BEGIN MATERIAL FOR THE TASK

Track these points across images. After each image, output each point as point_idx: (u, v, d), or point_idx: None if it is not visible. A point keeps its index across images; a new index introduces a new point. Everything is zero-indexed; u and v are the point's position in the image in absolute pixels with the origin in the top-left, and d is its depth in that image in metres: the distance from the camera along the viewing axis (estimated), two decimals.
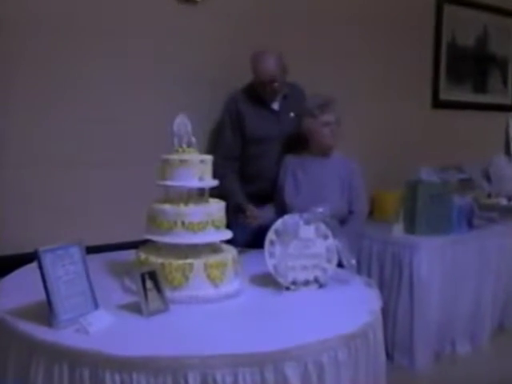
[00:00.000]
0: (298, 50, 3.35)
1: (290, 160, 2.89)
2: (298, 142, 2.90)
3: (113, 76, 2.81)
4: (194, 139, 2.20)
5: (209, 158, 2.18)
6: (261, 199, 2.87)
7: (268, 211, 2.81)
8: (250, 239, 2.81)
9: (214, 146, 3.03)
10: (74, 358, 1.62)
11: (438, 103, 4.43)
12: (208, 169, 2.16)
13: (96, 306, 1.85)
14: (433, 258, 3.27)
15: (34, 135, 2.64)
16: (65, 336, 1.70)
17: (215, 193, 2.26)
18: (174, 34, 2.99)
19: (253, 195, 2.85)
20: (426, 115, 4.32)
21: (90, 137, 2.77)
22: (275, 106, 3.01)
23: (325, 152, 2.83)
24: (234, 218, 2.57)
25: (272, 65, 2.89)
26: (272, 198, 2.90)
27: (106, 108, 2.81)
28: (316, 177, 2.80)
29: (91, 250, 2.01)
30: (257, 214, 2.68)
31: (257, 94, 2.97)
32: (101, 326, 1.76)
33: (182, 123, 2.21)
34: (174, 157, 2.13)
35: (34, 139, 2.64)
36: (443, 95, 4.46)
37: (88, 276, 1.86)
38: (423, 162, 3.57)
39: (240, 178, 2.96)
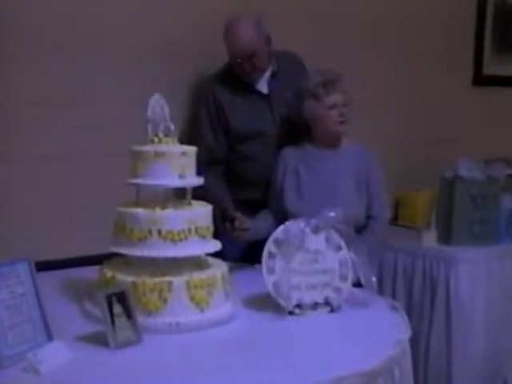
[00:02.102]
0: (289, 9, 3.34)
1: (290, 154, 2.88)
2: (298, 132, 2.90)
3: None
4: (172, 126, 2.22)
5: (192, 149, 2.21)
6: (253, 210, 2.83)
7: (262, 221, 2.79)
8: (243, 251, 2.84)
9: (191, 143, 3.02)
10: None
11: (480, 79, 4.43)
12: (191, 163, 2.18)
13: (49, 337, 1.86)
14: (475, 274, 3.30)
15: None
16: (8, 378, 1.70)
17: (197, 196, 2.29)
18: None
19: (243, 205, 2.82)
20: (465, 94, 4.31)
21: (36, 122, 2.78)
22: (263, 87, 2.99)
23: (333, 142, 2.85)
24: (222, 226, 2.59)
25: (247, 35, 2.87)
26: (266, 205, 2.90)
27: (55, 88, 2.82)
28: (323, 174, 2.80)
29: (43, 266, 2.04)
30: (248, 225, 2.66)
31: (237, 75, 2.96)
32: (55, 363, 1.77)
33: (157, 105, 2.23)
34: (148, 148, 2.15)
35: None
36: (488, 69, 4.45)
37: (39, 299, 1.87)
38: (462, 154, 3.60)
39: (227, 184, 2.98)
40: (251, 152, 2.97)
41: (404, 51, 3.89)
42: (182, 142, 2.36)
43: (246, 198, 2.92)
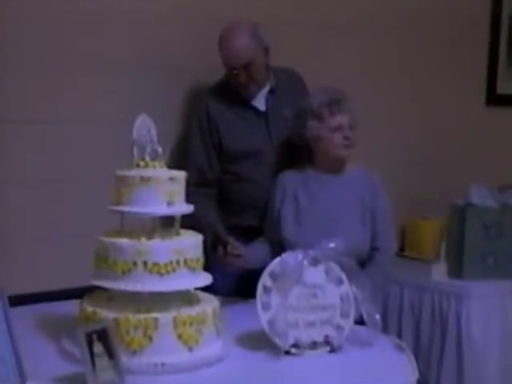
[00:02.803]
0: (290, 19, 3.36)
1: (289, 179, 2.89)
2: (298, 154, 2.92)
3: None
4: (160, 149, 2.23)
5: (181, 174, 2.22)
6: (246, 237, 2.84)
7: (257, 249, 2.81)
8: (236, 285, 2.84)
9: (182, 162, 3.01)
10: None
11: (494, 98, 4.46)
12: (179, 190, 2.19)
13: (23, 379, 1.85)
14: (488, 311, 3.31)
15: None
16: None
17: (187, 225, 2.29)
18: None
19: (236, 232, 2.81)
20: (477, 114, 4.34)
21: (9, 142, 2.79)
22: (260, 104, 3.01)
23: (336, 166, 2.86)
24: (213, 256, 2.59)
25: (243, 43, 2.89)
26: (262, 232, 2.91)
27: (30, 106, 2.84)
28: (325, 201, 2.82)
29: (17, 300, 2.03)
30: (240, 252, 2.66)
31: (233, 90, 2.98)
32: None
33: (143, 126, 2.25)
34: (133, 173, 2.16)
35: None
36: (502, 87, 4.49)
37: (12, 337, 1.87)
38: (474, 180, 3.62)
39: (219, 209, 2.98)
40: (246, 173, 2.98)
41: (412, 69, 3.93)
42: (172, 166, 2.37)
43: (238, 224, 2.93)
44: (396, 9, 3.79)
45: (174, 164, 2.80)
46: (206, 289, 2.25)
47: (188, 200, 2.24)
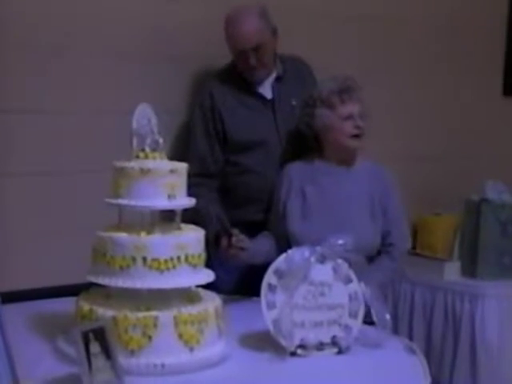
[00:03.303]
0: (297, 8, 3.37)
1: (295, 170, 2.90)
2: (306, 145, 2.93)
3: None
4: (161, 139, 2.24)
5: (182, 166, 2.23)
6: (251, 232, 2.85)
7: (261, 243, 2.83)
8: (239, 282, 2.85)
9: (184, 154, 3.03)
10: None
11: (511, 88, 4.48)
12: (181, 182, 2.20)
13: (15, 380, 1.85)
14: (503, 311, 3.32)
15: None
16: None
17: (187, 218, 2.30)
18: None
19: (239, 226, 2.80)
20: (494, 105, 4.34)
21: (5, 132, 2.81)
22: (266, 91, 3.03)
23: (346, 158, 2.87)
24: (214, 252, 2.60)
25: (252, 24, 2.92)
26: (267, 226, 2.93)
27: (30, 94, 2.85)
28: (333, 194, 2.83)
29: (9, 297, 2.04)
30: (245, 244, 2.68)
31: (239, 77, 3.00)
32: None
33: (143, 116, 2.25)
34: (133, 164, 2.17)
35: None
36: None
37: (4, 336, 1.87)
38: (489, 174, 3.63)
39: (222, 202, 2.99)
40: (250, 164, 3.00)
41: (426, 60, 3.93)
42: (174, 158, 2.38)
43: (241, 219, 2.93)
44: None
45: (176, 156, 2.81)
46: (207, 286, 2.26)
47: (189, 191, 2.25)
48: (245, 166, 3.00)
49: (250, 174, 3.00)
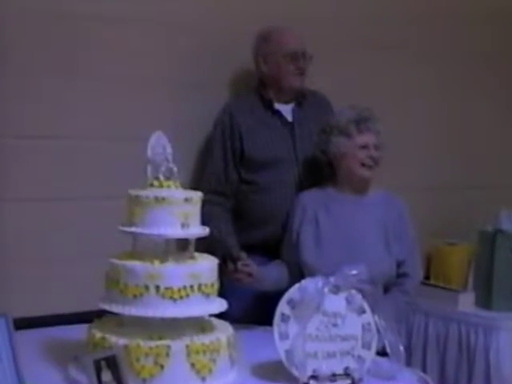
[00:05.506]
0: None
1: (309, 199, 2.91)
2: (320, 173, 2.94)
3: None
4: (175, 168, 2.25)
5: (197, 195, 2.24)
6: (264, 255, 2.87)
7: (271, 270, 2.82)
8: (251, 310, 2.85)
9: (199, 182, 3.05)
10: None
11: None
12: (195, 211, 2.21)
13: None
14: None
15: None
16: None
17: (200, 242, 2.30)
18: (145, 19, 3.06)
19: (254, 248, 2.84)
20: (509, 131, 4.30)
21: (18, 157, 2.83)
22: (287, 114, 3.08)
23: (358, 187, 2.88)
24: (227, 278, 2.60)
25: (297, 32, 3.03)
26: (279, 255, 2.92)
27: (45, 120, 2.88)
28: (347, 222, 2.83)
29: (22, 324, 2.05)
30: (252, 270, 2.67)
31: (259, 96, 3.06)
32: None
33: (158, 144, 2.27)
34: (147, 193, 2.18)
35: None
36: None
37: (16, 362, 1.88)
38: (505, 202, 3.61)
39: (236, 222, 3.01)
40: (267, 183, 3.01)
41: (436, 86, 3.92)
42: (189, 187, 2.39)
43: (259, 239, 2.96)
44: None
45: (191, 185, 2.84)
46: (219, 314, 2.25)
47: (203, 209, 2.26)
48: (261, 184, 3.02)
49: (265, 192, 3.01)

END MATERIAL FOR THE TASK

_WORK REQUIRED_: Within the data above, repeat exactly the lines from the one bearing "25: (272, 65, 2.89)" through the one bearing "43: (246, 198, 2.92)". Include no pictures and nothing else.

_TASK RESULT_:
25: (272, 65, 2.89)
26: (272, 198, 2.90)
27: (106, 108, 2.81)
28: (316, 177, 2.80)
29: (91, 250, 2.01)
30: (257, 214, 2.68)
31: (257, 94, 2.97)
32: (101, 326, 1.76)
33: (182, 123, 2.21)
34: (174, 157, 2.13)
35: (34, 139, 2.64)
36: (443, 95, 4.46)
37: (88, 276, 1.86)
38: (423, 162, 3.57)
39: (240, 178, 2.96)
[00:02.102]
0: (289, 9, 3.34)
1: (290, 154, 2.88)
2: (298, 132, 2.90)
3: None
4: (172, 126, 2.22)
5: (192, 149, 2.21)
6: (253, 210, 2.83)
7: (262, 221, 2.79)
8: (243, 251, 2.84)
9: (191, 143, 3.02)
10: None
11: (480, 79, 4.43)
12: (191, 163, 2.18)
13: (49, 337, 1.86)
14: (475, 274, 3.30)
15: None
16: (8, 378, 1.70)
17: (197, 196, 2.29)
18: None
19: (243, 205, 2.82)
20: (465, 94, 4.31)
21: (36, 122, 2.78)
22: (263, 87, 2.99)
23: (333, 142, 2.85)
24: (222, 226, 2.59)
25: (247, 35, 2.87)
26: (266, 205, 2.90)
27: (55, 88, 2.82)
28: (323, 174, 2.80)
29: (43, 266, 2.04)
30: (248, 225, 2.66)
31: (237, 75, 2.96)
32: (55, 363, 1.77)
33: (157, 105, 2.23)
34: (148, 148, 2.15)
35: None
36: (488, 69, 4.45)
37: (39, 299, 1.87)
38: (462, 154, 3.60)
39: (227, 184, 2.98)
40: (251, 152, 2.97)
41: (404, 51, 3.89)
42: (182, 142, 2.36)
43: (246, 198, 2.92)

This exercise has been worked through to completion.